Tricia@OurProvidentHome says
I have a question about the frozen tomatoes. Do you can your tomatoes after having frozen them whole? Have you noticed any quality loss in freezing, saucing and canning versus just saucing then canning? My husband always gets grouchy at me because I loose so many to rot because I’m waiting for a big enough batch to can. This could be the solution I have been looking for.
Amy says
I started freezing my tomatoes a few years ago and haven’t noticed any loss of quality, I do make sure to use freezer quality Ziploc bags just in case. This way I always have enough tomatoes make it worth my while.
The best part is when they thaw the skins slide right off… no more blanching!!!
One of my coworkers suggested thawing them in a colander to get rid of the extra watery juice, so that’s on my to do list for my next batch.
Last year I tried the fridge trick to remove the extra tomato water so you don’t have to spend as much time in front of the stove simmering it down. Once your tomato sauce sauce is on the stove (blanched, skinned, simmered to break up the chunks), let it cool and put it in the fridge overnight. The sauce will separate and the watery part will come to the surface and you can strain it off. It takes a little extra time, but it’s time you don’t have to spend babysitting it
Tamara says
Everything looks great!
Marcia says
I really enjoyed this pantry story! Lots of great stuff, very inspiring.
Henrietta says
I aspire to have an amazing canning pantry like you have, well done!!
Katie C. says
Put bungee cords or wire across the fronts of the shelves. That should hold the jars or whatever through a shake, rattle and roll! Then there is also that webbing(?) that is used to contain stuff in the back of your jeep, car, suv, whatever…
Mavis says
Oh, good idea about the bungee cord!
Lisa Millar says
What a fabulous pantry!
All that lovely fresh food.
Looks amazing and a lot of work but so worth it.
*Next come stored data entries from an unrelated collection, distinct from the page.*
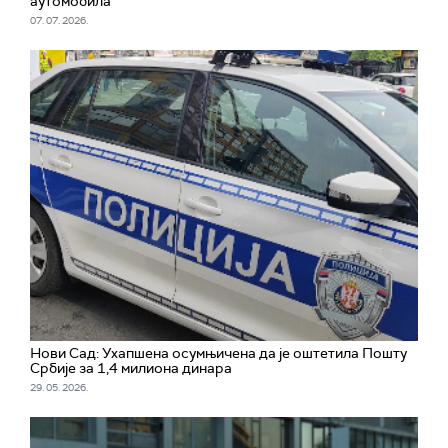
аутомобила
07. 07. 2026.
Нови Сад: Ухапшена осумњичена да је оштетила Пошту
Србије за 1,4 милиона динара
29. 05. 2026.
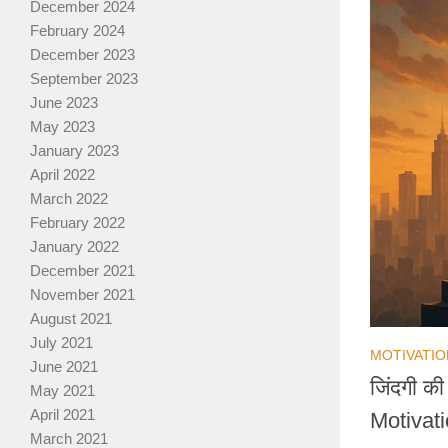
December 2024
February 2024
December 2023
September 2023
June 2023
May 2023
January 2023
April 2022
March 2022
February 2022
January 2022
December 2021
November 2021
August 2021
July 2021
MOTIVATI
June 2021
जिंदगी क
May 2021
April 2021
Motivat
March 2021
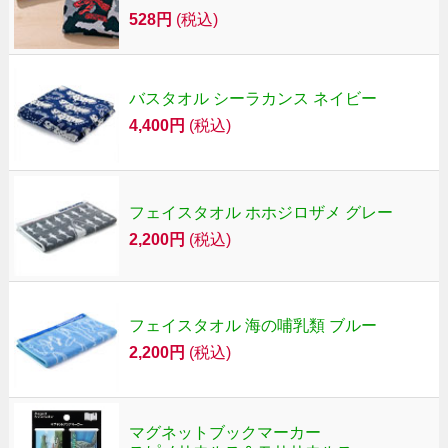
528円
(税込)
バスタオル シーラカンス ネイビー
4,400円
(税込)
フェイスタオル ホホジロザメ グレー
2,200円
(税込)
フェイスタオル 海の哺乳類 ブルー
2,200円
(税込)
マグネットブックマーカー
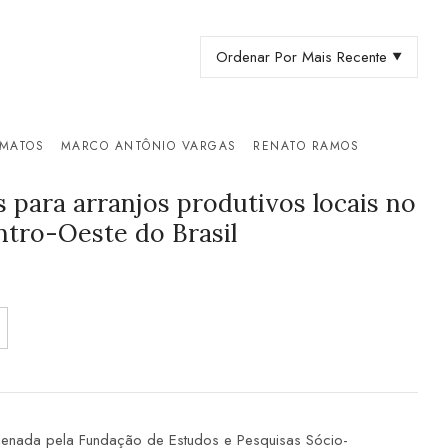
Ordenar Por Mais Recente
 MATOS
MARCO ANTÔNIO VARGAS
RENATO RAMOS
s para arranjos produtivos locais no
ntro-Oeste do Brasil
denada pela Fundação de Estudos e Pesquisas Sócio-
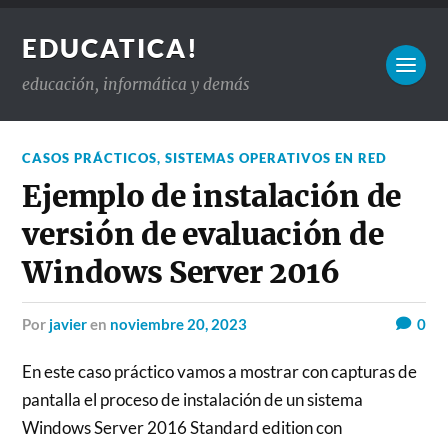
EDUCATICA!
educación, informática y demás
CASOS PRÁCTICOS
,
SISTEMAS OPERATIVOS EN RED
Ejemplo de instalación de
versión de evaluación de
Windows Server 2016
por
javier
en
noviembre 20, 2023
0
En este caso práctico vamos a mostrar con capturas de
pantalla el proceso de instalación de un sistema
Windows Server 2016 Standard edition con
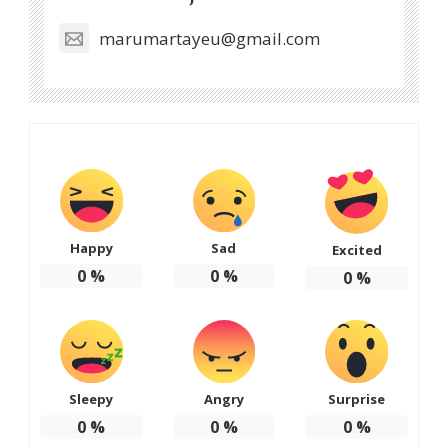
marumartayeu@gmail.com
Happy
Sad
Excited
0
%
0
%
0
%
Sleepy
Angry
Surprise
0
%
0
%
0
%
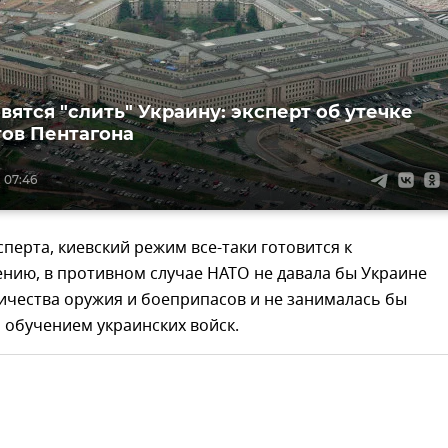
вятся "слить" Украину: эксперт об утечке
ов Пентагона
 07:46
перта, киевский режим все-таки готовится к
нию, в противном случае НАТО не давала бы Украине
ичества оружия и боеприпасов и не занималась бы
 обучением украинских войск.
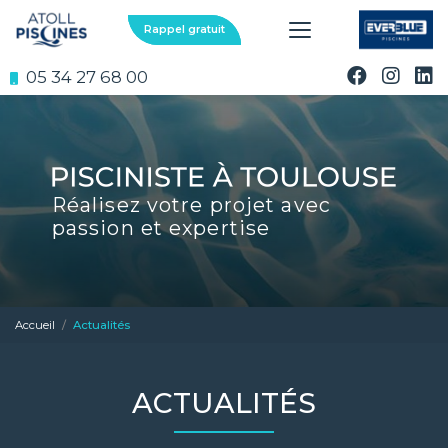
Aller
au
Rappel gratuit
contenu
principal
05 34 27 68 00
Réalisez votre projet avec
passion et expertise
Accueil
Actualités
ACTUALITÉS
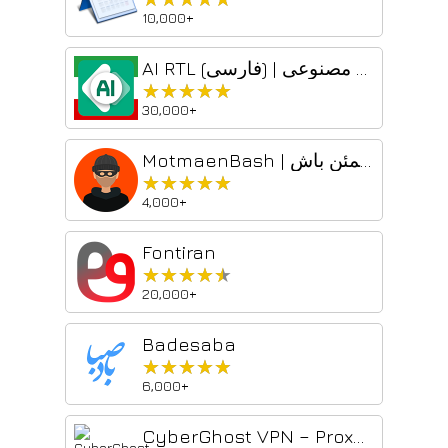
10,000+
AI RTL (فارسی) | راست‌چین و بهینه‌سازی بیش از ۴۰ هوش مصنوعی
★★★★★
★★★★★
30,000+
MotmaenBash | مطمئن باش
★★★★★
★★★★★
4,000+
Fontiran
★★★★★
★★★★★
20,000+
Badesaba
★★★★★
★★★★★
6,000+
CyberGhost VPN – Proxy for Chrome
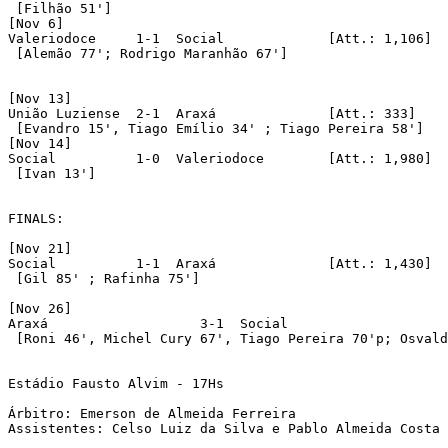
 [Filhão 51']

[Nov 6]

Valeriodoce	1-1  Social		[Att.: 1,106]

 [Alemão 77'; Rodrigo Maranhão 67']

[Nov 13]

União Luziense	2-1  Araxá		[Att.: 333]

 [Evandro 15', Tiago Emílio 34' ; Tiago Pereira 58']

[Nov 14]

Social		1-0  Valeriodoce	[Att.: 1,980]

 [Ivan 13']

FINALS:

[Nov 21]

Social		1-1  Araxá		[Att.: 1,430]

 [Gil 85' ; Rafinha 75']

[Nov 26]

Araxá			3-1  Social

 [Roni 46', Michel Cury 67', Tiago Pereira 70'p; Osvald
Estádio Fausto Alvim - 17Hs

Árbitro: Emerson de Almeida Ferreira

Assistentes: Celso Luiz da Silva e Pablo Almeida Costa
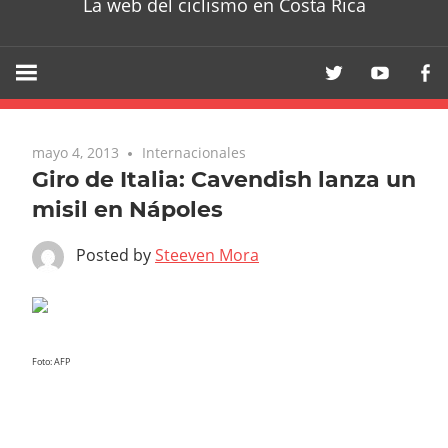
La web del ciclismo en Costa Rica
mayo 4, 2013
Internacionales
Giro de Italia: Cavendish lanza un
misil en Nápoles
Posted by
Steeven Mora
Foto: AFP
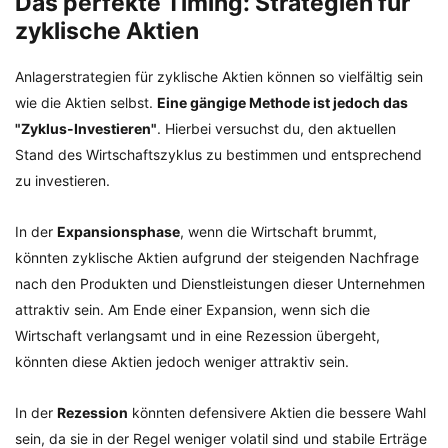
Das perfekte Timing: Strategien für
zyklische Aktien
Anlagerstrategien für zyklische Aktien können so vielfältig sein
wie die Aktien selbst.
Eine gängige Methode ist jedoch das
"Zyklus-Investieren"
. Hierbei versuchst du, den aktuellen
Stand des Wirtschaftszyklus zu bestimmen und entsprechend
zu investieren.
In der
Expansionsphase
, wenn die Wirtschaft brummt,
könnten zyklische Aktien aufgrund der steigenden Nachfrage
nach den Produkten und Dienstleistungen dieser Unternehmen
attraktiv sein. Am Ende einer Expansion, wenn sich die
Wirtschaft verlangsamt und in eine Rezession übergeht,
könnten diese Aktien jedoch weniger attraktiv sein.
In der
Rezession
könnten defensivere Aktien die bessere Wahl
sein, da sie in der Regel weniger volatil sind und stabile Erträge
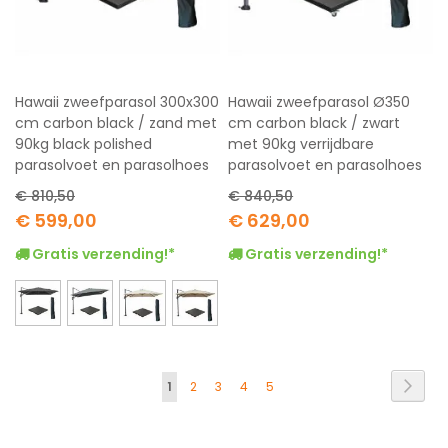
Hawaii zweefparasol 300x300
Hawaii zweefparasol Ø350
cm carbon black / zand met
cm carbon black / zwart
90kg black polished
met 90kg verrijdbare
parasolvoet en parasolhoes
parasolvoet en parasolhoes
€ 810,50
€ 840,50
Special
Special
€ 599,00
€ 629,00
Price
Price
Gratis verzending!*
Gratis verzending!*
Pagina
Pagi
Volg
U
Pagina
Pagina
Pagina
Pagina
1
2
3
4
5
lees
momenteel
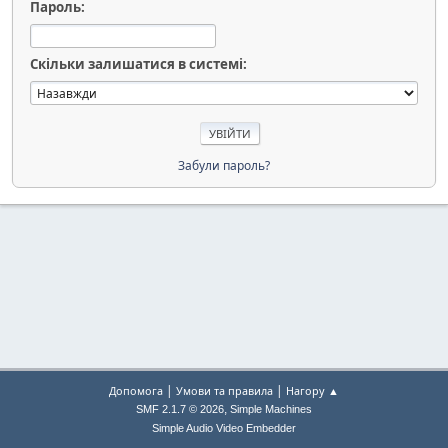
Пароль:
Скільки залишатися в системі:
Забули пароль?
|
|
Допомога
Умови та правила
Нагору ▲
,
SMF 2.1.7 © 2026
Simple Machines
Simple Audio Video Embedder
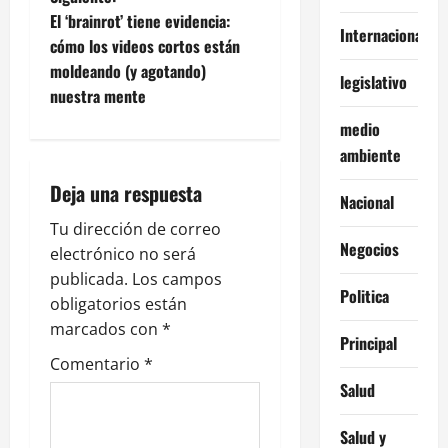
e
El ‘brainrot’ tiene evidencia:
Internacionales
cómo los videos cortos están
g
moldeando (y agotando)
legislativo
nuestra mente
a
medio
c
ambiente
i
Deja una respuesta
Nacional
ó
Tu dirección de correo
Negocios
electrónico no será
n
publicada.
Los campos
Politica
obligatorios están
d
marcados con
*
Principal
e
Comentario
*
Salud
e
Salud y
I want watermelon now! Might have to go get a plant and give it a whirl!!
leslie says
Oh wow… I mean… wow!
Maria Zannini says
Love this pantry. A kindred spirit since we live much the same way.
Re: tomatoes
I dehydrate the majority of the crop I don’t can. Drying them gives a whole new level of flavor that frozen tomatoes don’t offer.
KAYTHEGARDENER says
About stuff coming off shelves in a quake — run a wooden 1″ x 1/2″ linear strip about a quarter or a third of the way up the shelf face to keep things in. It should be positioned so that you can get items out by tilting them, but they are held in place for the most part. I did this for my favorite paperbacks displayed on 3 ft wide ceiling high shelving. I am a bookworm!!